Le Réseau de transport de Longueuil (RTL) est responsable du transport collectif sur la Rive-Sud. En attendant de connaître ce qui adviendra du prolongement du métro et du nouveau pont Champlain, le RTL augmente légèrement son budget en 2012 et met en place un programme d'immobilisations quinquennal.

Le budget du RTL en 2012 s'élèvera à 144,783 millions, en hausse d'un peu moins de huit millions par rapport à l'an dernier. «C'est une hausse que je qualifie de normale», explique Caroline St-Hilaire, présidente du conseil d'administration du RTL. Quant au programme d'immobilisations quinquennal, il s'élève à 276 millions et comprend l'achat de nouveaux autobus, la mise en place d'un système informatique de gestion en temps réel et le remplacement de l'actuel centre Saint-Hubert par un nouveau centre d'exploitation. «Le remplacement du centre Saint-Hubert est devenu nécessaire, car sa capacité comme garage est restreinte et il n'y a plus de place pour garer nos autobus.»
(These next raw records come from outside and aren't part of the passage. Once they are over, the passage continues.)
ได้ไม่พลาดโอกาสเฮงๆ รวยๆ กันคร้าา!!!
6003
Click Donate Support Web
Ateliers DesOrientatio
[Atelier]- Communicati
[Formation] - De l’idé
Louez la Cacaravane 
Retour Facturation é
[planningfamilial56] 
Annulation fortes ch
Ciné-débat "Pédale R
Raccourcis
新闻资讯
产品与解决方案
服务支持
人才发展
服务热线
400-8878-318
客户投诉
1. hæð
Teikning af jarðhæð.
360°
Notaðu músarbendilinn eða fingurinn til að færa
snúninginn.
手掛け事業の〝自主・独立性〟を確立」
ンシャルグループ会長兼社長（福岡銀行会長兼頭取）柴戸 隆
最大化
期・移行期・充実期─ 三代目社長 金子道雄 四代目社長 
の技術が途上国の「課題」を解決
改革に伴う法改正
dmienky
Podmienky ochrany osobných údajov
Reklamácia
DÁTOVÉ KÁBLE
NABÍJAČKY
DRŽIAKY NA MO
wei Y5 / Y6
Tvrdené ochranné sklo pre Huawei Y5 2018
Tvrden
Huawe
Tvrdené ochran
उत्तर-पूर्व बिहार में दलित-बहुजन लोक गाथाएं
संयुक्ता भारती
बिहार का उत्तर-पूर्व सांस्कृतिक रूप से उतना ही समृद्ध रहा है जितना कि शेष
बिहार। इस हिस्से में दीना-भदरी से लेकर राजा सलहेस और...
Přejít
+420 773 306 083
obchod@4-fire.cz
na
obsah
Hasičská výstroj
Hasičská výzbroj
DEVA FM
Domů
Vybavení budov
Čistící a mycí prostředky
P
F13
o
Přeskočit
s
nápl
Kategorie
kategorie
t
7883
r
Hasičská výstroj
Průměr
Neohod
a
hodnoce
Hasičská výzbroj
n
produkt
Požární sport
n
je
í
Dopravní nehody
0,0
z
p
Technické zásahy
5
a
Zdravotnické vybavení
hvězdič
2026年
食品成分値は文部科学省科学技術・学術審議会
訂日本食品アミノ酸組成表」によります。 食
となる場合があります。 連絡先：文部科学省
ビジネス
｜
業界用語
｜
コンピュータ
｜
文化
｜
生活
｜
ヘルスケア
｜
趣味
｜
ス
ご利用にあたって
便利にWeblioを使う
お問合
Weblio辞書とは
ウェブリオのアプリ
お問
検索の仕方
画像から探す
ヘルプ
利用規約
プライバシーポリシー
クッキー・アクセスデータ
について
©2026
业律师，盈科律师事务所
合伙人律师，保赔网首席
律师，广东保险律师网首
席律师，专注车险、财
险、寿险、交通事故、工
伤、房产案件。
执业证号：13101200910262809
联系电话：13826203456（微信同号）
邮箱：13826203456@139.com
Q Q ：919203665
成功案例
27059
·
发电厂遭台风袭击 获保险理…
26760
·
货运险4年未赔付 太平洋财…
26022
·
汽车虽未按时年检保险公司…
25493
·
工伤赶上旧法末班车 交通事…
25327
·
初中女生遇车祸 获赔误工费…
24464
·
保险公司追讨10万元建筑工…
Deux grands projets structurants


Le prolongement du métro à Longueuil est certes le projet qui aura le plus d'impact sur le transport collectif sur la Rive-Sud. Présentement, il existe, dans la région de Montréal, trois projets de prolongement du métro, soit à Longueuil, à Laval et sur l'île en direction d'Anjou. Aucun choix n'a encore été fait. «On espère que ce sera notre tour, puisque le projet de prolonger le métro à Longueuil existe depuis quarante ans et qu'il y a une forte demande sur la Rive-Sud pour ce projet.»

Le prolongement du métro, en plus d'accroître l'accessibilité au transport collectif, aura d'autres effets bénéfiques. «Cela nous permettrait de rabattre les autobus ailleurs qu'à la seule station Longueuil, et le prolongement du métro serait aussi une occasion de densifier la population autour des nouvelles stations.»

Quant au nouveau pont Champlain, il ne fait aucun doute, dans l'esprit de Mme St-Hilaire, qu'un lien réservé au transport collectif s'impose. «Et ce lien ne peut pas être seulement une voie réservée aux autobus, il faut, sur le nouveau pont Champlain, un mode de transport collectif plus lourd, comme un train léger sur rail.»

Nouvelles sources de financement

En ce qui concerne de nouvelles sources de financement du transport en commun, elle privilégie l'augmentation graduelle de la taxe sur l'essence, dont une partie serait dédiée au transport collectif. Quant au péage, que le gouvernement fédéral semble vouloir imposer sur le nouveau pont Champlain, elle est d'avis qu'il faut agir avec prudence. «Si c'est pour mettre un péage sur le pont Champlain et ultérieurement peut-être sur le pont Jacques-Cartier, je suis contre ça. D'une part, ça pénalise les travailleurs qui vivent sur la Rive-Sud et qui empruntent ces voies pour aller travailler à Montréal. Ensuite, ça ne fait que déplacer le problème, puisque ceux qui voudront éviter le péage se rabattront sur les autres liens, ce qui aura pour effet de les engorger. Des solutions à la pièce ne fonctionnent pas, il faut avoir une vision plus large du problème. S'il faut un péage, alors que ce soit un péage métropolitain où tous y contribuent, et pas seulement les résidants de la Rive-Sud.»